• _Objetivo da tarefa_:
Responda às perguntas a seguir com base no texto sobre o julgamento no STF.
(a) A partir de que data podem ser aplicados os dispositivos que restringem incentivos fiscais?
(b) Qual ministro divergiu do voto do relator?
(c) De que produto Mato Grosso é o maior produtor do país?

• _Texto de estudo_:
O relator do processo, ministro Flávio Dino, havia restabelecido parcialmente os efeitos da lei, permitindo a aplicação de dispositivos que restringem incentivos fiscais a partir de 1º de janeiro de 2026. Os demais artigos permanecem suspensos até a conclusão do julgamento.
Divergências no STF
Antes do pedido de destaque, o julgamento ocorria em plenário virtual. O ministro Edson Fachin acompanhou o relator “com ressalvas”, enquanto Alexandre de Moraes e Gilmar Mendes seguiram integralmente o voto de Dino. O ministro Dias Toffoli, no entanto, divergiu.
Com o pedido de Barroso, a análise passará a ocorrer em sessão presencial, com debate oral e público entre os ministros, ainda sem data marcada.
Impacto e alcance da decisão
Na decisão provisória, Dino argumentou que o Estado tem autonomia para estabelecer políticas fiscais próprias, desde que compatíveis com a legislação nacional, e que acordos privados não têm força vinculante sobre o poder público.
A decisão final do STF deve ter impacto direto nas políticas ambientais e tributárias de Mato Grosso, maior produtor de soja do país, podendo redefinir o equilíbrio entre incentivos econômicos e compromissos privados de sustentabilidade.

• _Dados apresentados_:
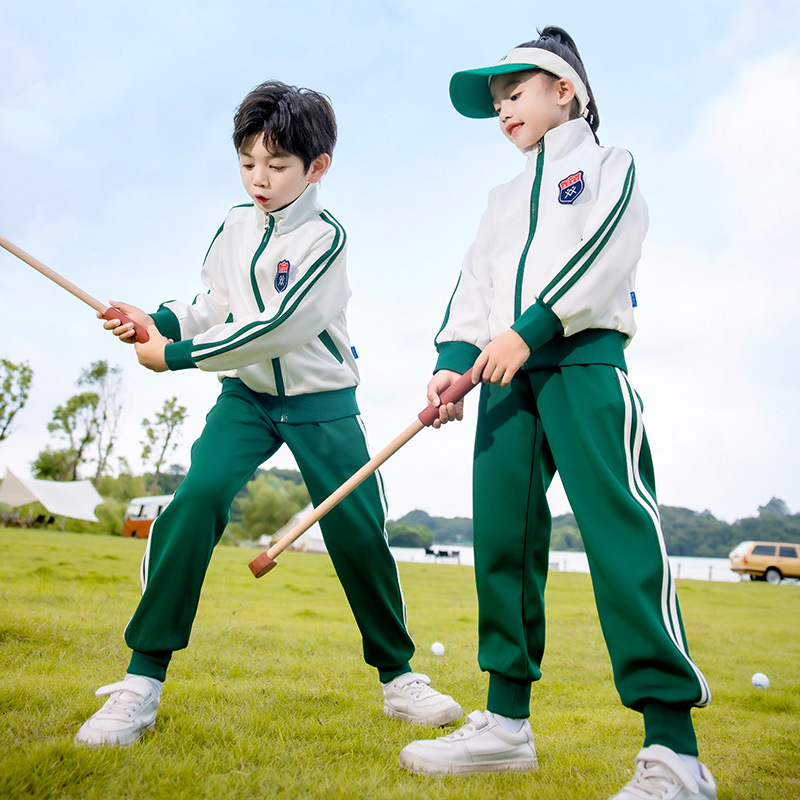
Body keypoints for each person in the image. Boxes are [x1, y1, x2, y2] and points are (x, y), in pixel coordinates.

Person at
==
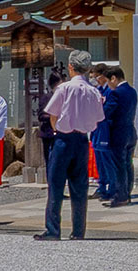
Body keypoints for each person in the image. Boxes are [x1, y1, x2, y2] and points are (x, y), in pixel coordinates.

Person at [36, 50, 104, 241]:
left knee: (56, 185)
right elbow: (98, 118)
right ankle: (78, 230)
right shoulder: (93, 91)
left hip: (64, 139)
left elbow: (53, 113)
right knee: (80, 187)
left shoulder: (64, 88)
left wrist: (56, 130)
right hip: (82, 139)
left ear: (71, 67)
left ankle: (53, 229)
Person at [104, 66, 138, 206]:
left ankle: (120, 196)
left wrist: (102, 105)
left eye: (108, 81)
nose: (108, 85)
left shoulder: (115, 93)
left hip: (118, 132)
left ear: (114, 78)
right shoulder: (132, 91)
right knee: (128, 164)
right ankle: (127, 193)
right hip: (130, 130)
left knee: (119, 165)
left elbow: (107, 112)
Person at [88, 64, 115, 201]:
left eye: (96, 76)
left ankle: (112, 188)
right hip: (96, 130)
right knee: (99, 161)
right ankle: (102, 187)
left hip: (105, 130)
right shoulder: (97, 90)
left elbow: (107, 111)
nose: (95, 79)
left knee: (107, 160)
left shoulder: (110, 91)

• _Resolução da tarefa_:
(a) A partir de 1º de janeiro de 2026.
(b) O ministro Dias Toffoli.
(c) Da soja.